→ **PROBLEM TO SOLVE**
Every line below between the line holding "Recall that when" and the line holding "Given a ~$\adp", inclusive, should be repeated exactly, and all other lines omitted.

Data excerpts
#####

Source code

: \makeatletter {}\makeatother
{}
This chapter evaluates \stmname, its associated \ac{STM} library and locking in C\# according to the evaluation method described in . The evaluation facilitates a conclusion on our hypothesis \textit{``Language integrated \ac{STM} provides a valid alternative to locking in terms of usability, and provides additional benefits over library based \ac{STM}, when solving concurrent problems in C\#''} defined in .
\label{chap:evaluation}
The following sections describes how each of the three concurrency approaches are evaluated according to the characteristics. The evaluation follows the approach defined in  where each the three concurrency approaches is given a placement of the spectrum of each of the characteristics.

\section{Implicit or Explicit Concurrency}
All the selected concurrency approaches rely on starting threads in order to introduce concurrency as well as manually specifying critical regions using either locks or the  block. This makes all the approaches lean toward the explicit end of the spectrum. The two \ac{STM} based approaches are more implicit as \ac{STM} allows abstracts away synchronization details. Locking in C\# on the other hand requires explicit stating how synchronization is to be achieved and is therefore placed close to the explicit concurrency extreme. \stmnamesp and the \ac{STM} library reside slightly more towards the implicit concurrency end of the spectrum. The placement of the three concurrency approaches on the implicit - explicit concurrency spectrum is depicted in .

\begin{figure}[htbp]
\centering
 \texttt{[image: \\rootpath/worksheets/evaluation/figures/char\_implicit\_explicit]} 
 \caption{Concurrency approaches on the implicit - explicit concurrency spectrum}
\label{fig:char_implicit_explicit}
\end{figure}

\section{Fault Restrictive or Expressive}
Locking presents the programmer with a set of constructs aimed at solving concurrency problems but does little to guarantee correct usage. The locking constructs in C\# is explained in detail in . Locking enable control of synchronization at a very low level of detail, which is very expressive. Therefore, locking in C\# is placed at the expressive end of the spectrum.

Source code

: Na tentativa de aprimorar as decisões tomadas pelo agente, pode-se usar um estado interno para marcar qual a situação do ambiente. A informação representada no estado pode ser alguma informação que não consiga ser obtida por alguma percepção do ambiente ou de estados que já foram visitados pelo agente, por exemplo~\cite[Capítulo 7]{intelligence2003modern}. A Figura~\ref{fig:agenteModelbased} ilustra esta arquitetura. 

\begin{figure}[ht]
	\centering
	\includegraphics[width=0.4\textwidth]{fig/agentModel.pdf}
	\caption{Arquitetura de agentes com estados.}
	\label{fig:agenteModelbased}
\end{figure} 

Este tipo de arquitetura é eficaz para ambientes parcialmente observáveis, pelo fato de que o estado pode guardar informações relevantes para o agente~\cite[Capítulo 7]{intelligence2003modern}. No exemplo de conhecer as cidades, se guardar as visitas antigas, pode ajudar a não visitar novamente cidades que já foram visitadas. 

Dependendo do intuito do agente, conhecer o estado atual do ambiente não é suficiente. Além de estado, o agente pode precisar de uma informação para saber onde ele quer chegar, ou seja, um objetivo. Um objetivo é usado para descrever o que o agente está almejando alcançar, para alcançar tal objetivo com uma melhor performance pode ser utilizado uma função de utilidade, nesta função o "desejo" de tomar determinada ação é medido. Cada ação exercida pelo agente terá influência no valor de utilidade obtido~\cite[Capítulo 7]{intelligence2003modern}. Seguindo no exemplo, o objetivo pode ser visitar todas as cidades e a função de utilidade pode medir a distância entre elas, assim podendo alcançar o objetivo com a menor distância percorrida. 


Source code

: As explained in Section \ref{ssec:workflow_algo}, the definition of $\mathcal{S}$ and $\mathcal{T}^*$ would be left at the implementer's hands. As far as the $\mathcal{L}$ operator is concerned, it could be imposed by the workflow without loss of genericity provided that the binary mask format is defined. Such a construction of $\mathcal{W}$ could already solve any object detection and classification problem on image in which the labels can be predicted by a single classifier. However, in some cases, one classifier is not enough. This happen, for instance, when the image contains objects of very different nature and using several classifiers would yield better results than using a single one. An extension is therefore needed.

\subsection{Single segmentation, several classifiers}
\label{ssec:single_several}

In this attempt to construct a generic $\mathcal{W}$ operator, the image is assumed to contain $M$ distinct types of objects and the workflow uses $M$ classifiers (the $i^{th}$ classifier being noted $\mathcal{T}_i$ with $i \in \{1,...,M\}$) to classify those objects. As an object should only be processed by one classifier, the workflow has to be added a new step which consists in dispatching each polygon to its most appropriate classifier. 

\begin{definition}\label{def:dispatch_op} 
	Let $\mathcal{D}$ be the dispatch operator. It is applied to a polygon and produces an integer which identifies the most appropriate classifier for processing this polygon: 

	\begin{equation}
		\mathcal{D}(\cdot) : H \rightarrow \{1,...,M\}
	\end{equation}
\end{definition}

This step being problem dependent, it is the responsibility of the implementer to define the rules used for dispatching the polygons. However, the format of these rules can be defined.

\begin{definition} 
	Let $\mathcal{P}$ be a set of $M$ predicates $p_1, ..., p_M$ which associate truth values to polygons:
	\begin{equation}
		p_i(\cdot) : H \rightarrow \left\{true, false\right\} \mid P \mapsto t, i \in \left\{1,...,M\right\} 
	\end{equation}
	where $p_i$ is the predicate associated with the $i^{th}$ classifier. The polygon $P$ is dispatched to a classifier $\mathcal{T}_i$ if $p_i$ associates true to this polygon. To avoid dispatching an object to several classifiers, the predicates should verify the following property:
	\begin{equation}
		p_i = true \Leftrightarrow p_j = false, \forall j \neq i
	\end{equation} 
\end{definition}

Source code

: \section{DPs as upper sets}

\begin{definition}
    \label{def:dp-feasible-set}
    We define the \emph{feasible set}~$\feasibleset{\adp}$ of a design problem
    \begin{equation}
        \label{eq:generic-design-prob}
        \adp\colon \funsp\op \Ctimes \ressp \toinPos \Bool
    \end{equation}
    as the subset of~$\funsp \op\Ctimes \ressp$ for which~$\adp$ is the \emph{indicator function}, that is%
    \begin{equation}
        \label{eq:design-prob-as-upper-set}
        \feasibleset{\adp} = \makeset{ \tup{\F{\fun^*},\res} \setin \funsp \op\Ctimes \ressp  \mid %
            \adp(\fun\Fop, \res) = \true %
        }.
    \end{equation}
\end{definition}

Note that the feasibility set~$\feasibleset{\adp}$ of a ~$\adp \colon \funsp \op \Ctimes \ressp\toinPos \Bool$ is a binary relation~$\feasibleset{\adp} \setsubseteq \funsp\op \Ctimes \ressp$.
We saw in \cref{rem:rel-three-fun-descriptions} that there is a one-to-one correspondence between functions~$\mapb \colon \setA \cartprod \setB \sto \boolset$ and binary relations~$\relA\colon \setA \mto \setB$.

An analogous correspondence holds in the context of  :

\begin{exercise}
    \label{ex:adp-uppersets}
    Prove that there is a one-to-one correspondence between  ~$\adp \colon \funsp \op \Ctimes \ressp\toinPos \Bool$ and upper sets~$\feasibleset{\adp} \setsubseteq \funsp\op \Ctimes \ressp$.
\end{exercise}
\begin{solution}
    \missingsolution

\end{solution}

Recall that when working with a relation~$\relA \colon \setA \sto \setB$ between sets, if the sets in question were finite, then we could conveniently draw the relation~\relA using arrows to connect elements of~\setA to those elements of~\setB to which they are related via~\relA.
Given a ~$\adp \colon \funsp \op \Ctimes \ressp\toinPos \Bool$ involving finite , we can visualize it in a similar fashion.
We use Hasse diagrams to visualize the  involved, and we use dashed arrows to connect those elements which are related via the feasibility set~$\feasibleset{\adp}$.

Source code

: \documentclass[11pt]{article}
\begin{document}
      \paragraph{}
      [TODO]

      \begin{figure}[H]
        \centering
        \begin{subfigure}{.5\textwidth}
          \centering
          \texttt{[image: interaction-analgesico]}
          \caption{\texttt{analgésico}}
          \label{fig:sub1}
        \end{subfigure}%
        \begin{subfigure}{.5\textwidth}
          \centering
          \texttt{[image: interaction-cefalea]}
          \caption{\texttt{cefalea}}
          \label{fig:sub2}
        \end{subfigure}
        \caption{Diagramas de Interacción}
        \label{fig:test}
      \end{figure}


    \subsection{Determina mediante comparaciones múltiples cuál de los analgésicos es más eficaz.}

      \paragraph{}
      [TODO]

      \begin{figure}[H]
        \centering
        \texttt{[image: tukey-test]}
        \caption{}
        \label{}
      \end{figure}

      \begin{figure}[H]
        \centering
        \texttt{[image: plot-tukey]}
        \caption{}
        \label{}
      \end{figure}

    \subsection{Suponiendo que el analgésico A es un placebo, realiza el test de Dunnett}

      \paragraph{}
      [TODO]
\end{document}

#####

→ **THE COMPLETED TASK**
Recall that when working with a relation~$\relA \colon \setA \sto \setB$ between sets, if the sets in question were finite, then we could conveniently draw the relation~\relA using arrows to connect elements of~\setA to those elements of~\setB to which they are related via~\relA.
Given a ~$\adp \colon \funsp \op \Ctimes \ressp\toinPos \Bool$ involving finite , we can visualize it in a similar fashion.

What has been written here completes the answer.